Document layout detection data:
####
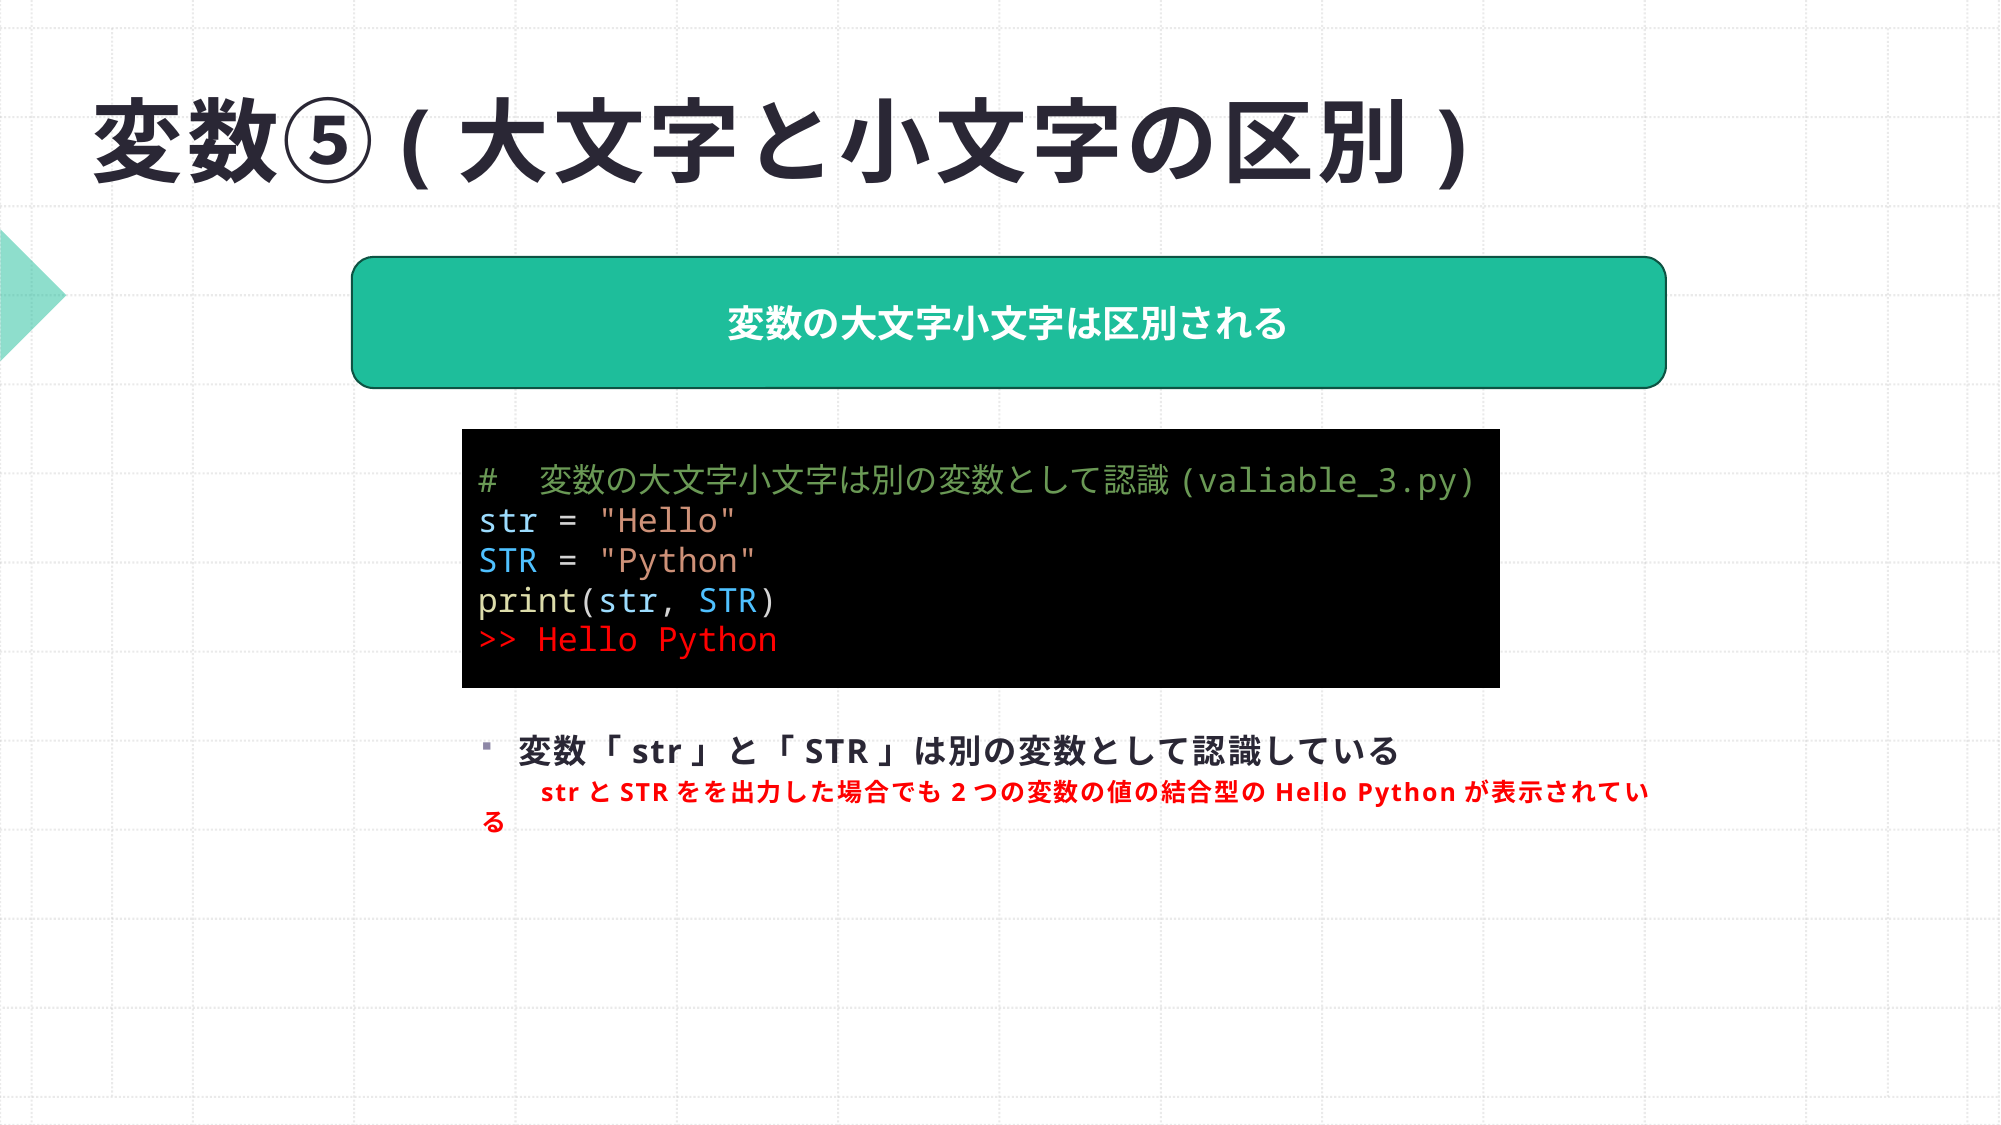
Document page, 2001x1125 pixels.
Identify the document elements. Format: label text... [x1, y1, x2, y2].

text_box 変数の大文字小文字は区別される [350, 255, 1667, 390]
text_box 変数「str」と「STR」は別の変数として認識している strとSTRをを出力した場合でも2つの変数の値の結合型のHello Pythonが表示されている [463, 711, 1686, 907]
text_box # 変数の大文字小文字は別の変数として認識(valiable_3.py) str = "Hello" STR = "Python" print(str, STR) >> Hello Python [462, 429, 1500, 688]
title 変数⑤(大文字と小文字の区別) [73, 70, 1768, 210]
####
The records above must be output exactly, except for their pictures.

Document page, 2001x1125 pixels.
Identify the document elements. Format: label text... [x1, y1, x2, y2].

text_box 変数の大文字小文字は区別される [350, 255, 1667, 390]
text_box 変数「str」と「STR」は別の変数として認識している strとSTRをを出力した場合でも2つの変数の値の結合型のHello Pythonが表示されている [463, 711, 1686, 907]
text_box # 変数の大文字小文字は別の変数として認識(valiable_3.py) str = "Hello" STR = "Python" print(str, STR) >> Hello Python [462, 429, 1500, 688]
title 変数⑤(大文字と小文字の区別) [73, 70, 1768, 210]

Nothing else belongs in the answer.